Content starts

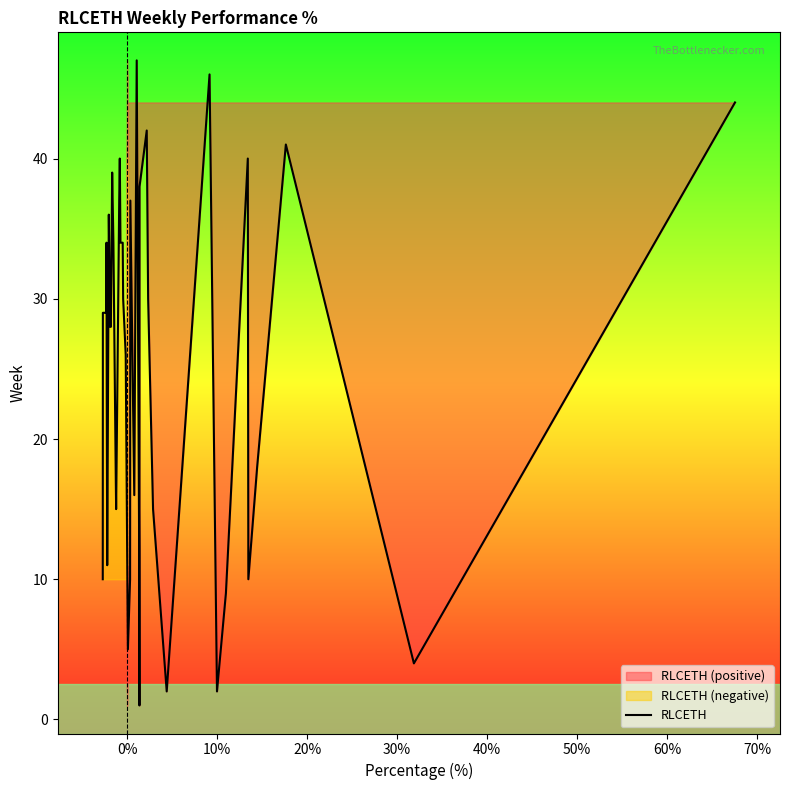

True or false: there are more than 0 points higher than both neighbors.

True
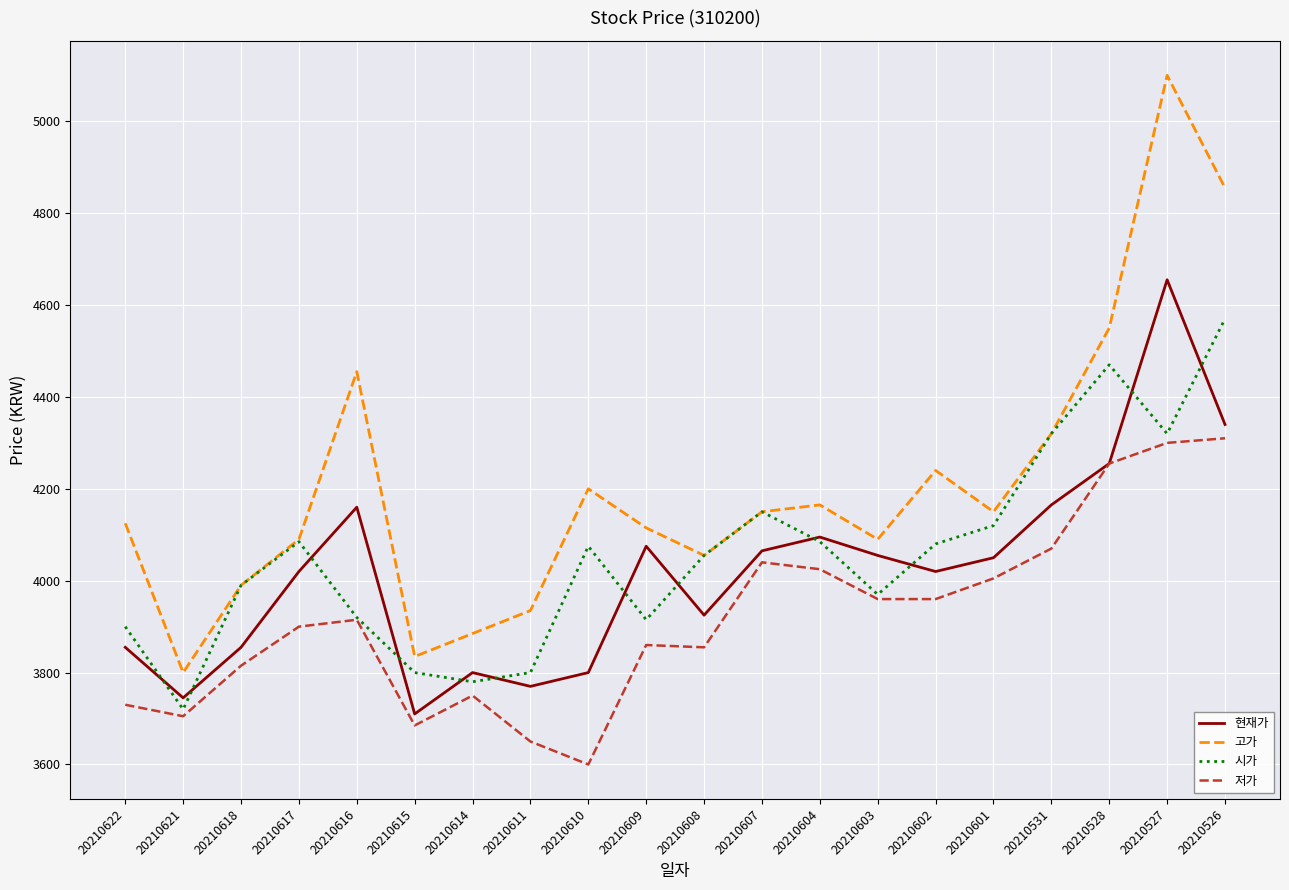

Is it true that 시가 equals 2785 at 20210610?

False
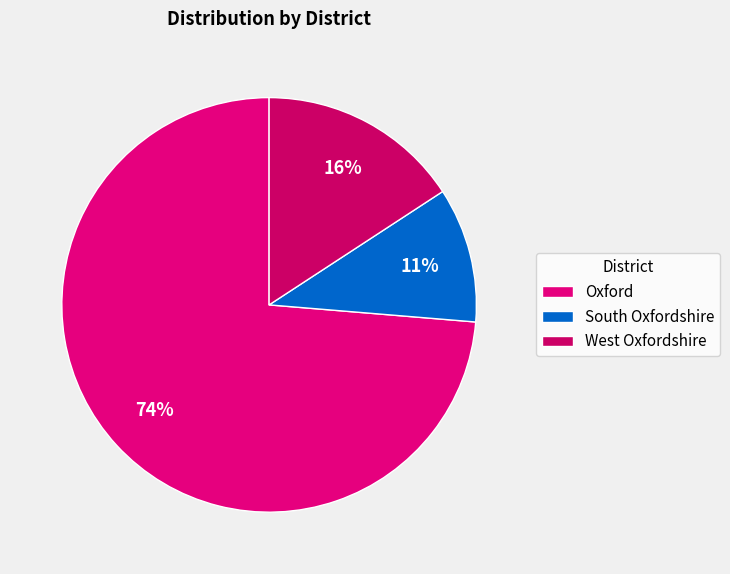

Does Oxford account for over 50% of the chart?

Yes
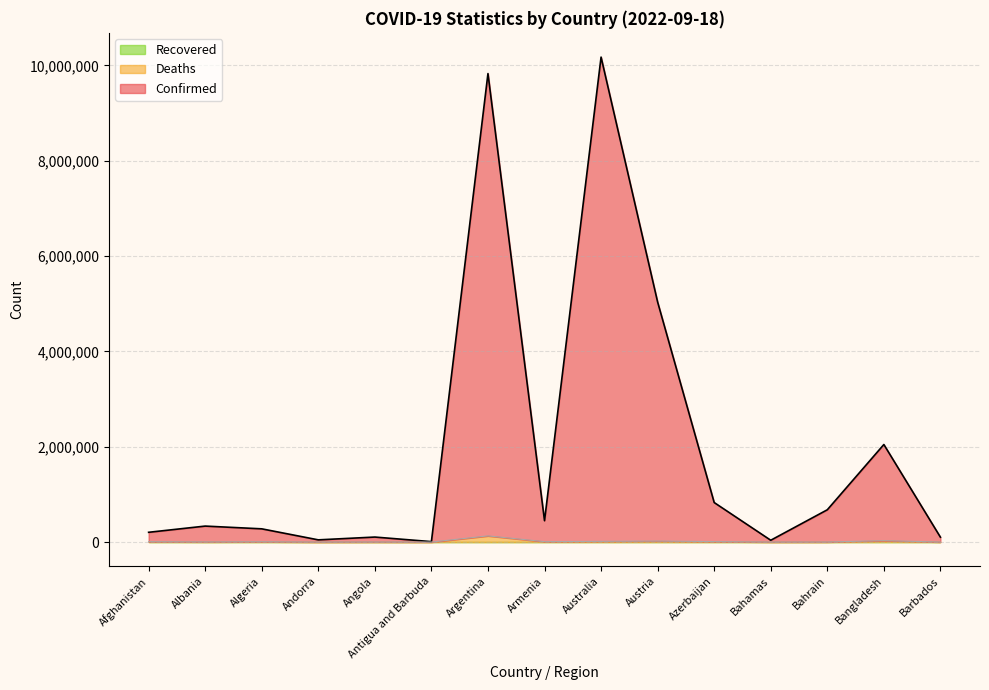

What is the label of the 2nd point from the left?

Albania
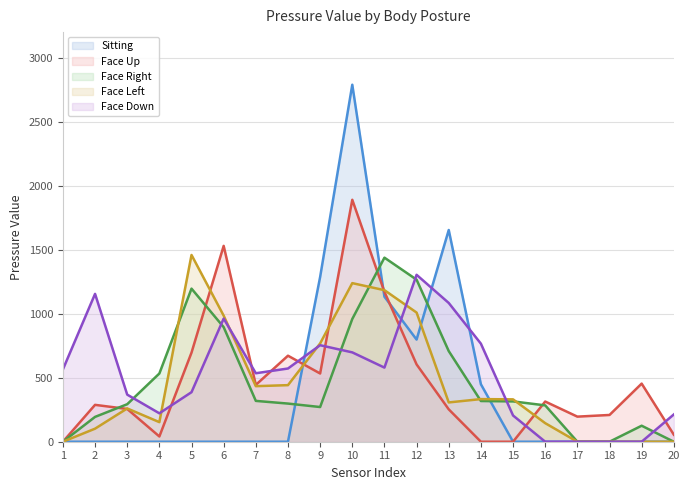

What are all the series names shown in the legend?

Sitting, Face Up, Face Right, Face Left, Face Down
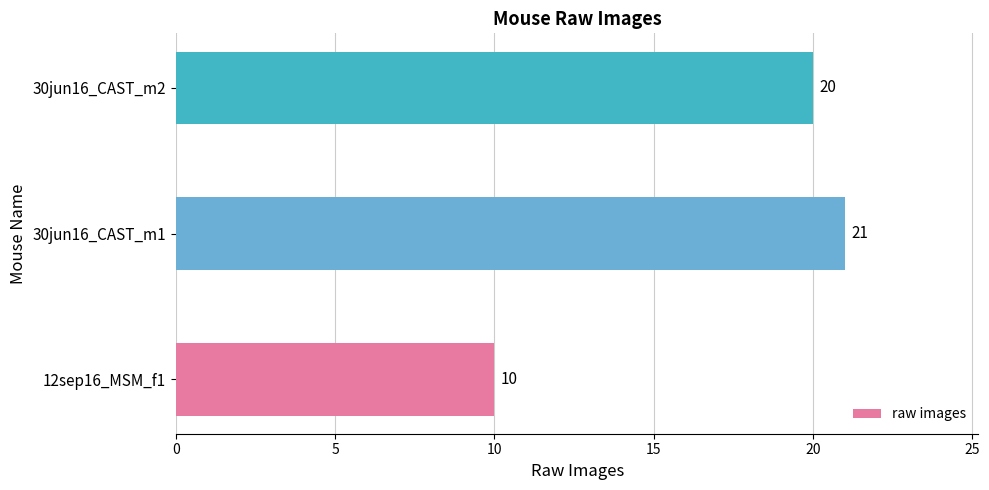

Rank the categories by value from highest to lowest.

30jun16_CAST_m1, 30jun16_CAST_m2, 12sep16_MSM_f1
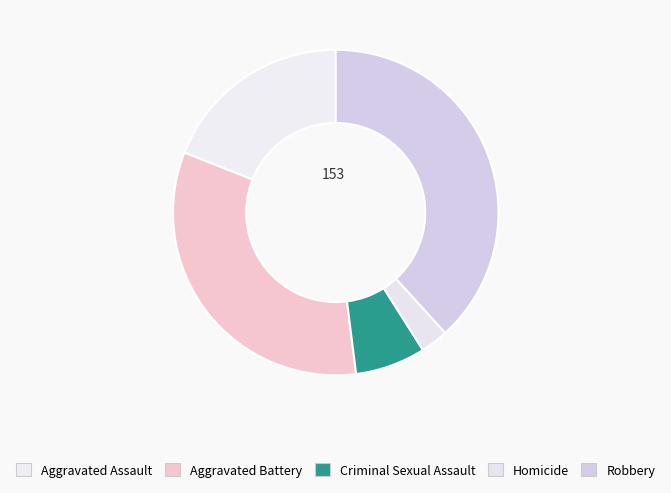

Which category has the biggest portion of the pie?

Robbery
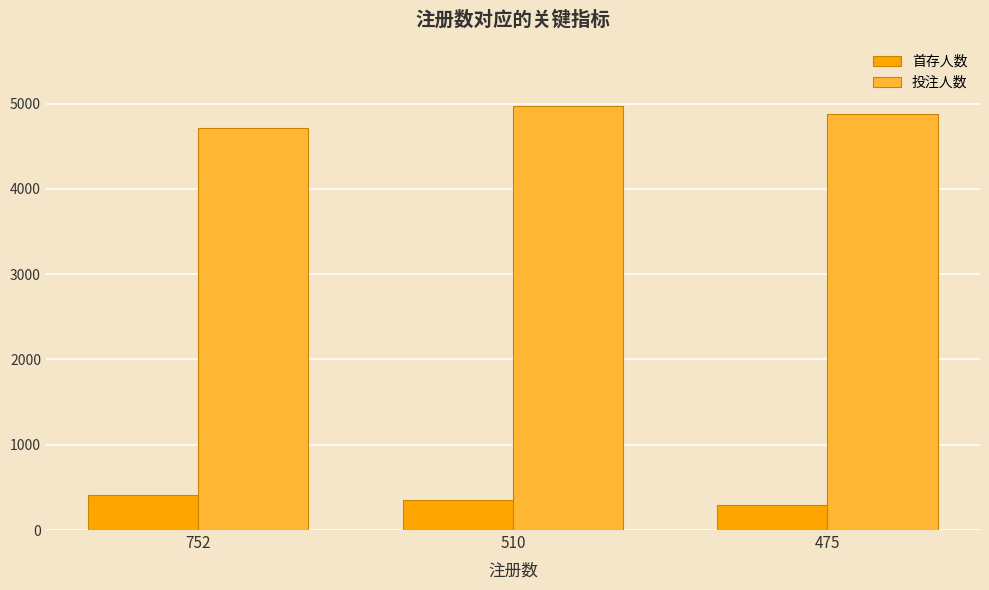

How many bars are there in each group?

2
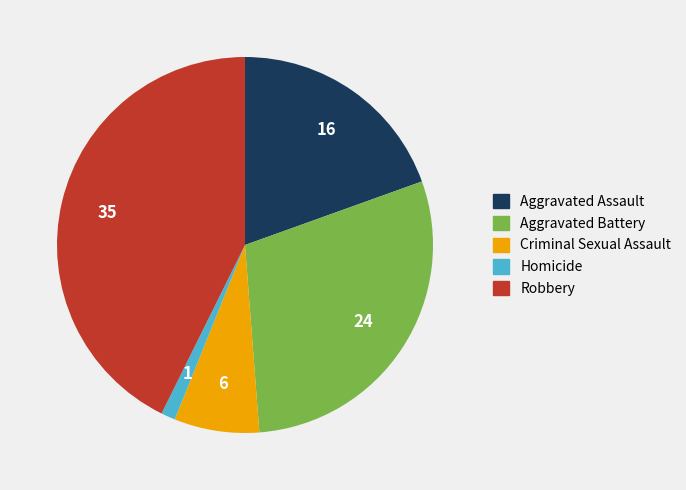

Combined, do Homicide and Aggravated Battery account for over 50%?

No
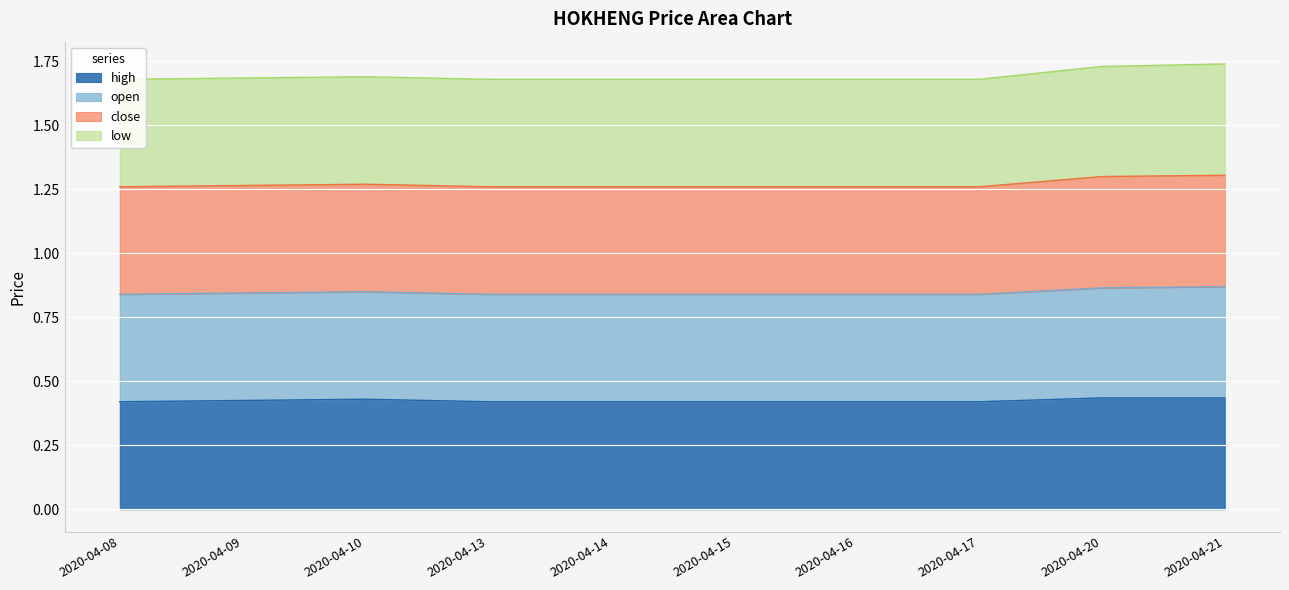

Which series changed the most between 2020-04-15 and 2020-04-17?

high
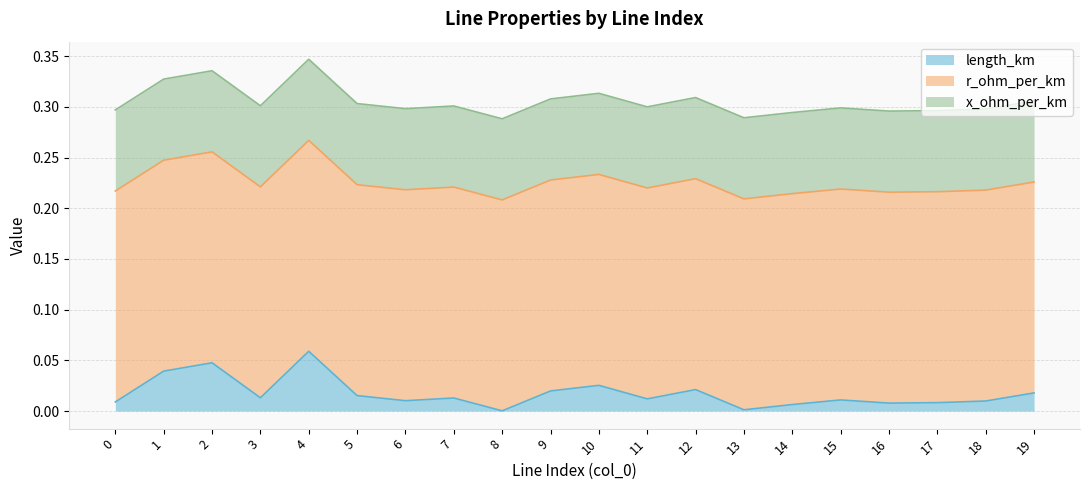

What is the value of the r_ohm_per_km point at the 12th from the left?

0.2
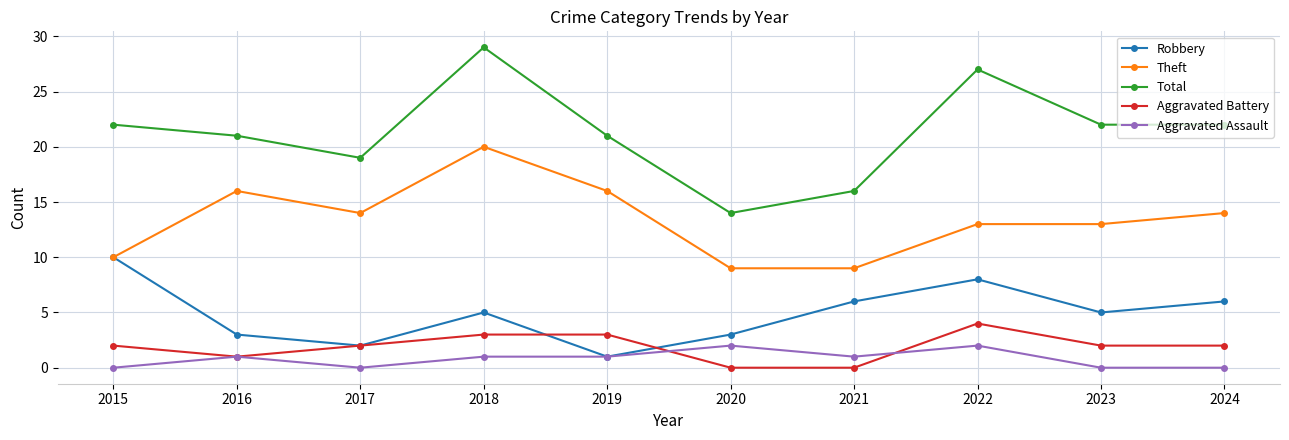

At 2022, list the series in order from largest to smallest.

Total, Theft, Robbery, Aggravated Battery, Aggravated Assault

Content ends

*PROBLEM STATEMENT:* Write out the records again word for word, beginning at the line that contains "What is the label" and continuing through the final line of the records. Omit the pictures.

*WORKED SOLUTION:*
What is the label of the 2nd point from the left?

Albania

What are all the series names shown in the legend?

Sitting, Face Up, Face Right, Face Left, Face Down

Rank the categories by value from highest to lowest.

30jun16_CAST_m1, 30jun16_CAST_m2, 12sep16_MSM_f1

Which category has the biggest portion of the pie?

Robbery

How many bars are there in each group?

2

Combined, do Homicide and Aggravated Battery account for over 50%?

No

Which series changed the most between 2020-04-15 and 2020-04-17?

high

What is the value of the r_ohm_per_km point at the 12th from the left?

0.2

At 2022, list the series in order from largest to smallest.

Total, Theft, Robbery, Aggravated Battery, Aggravated Assault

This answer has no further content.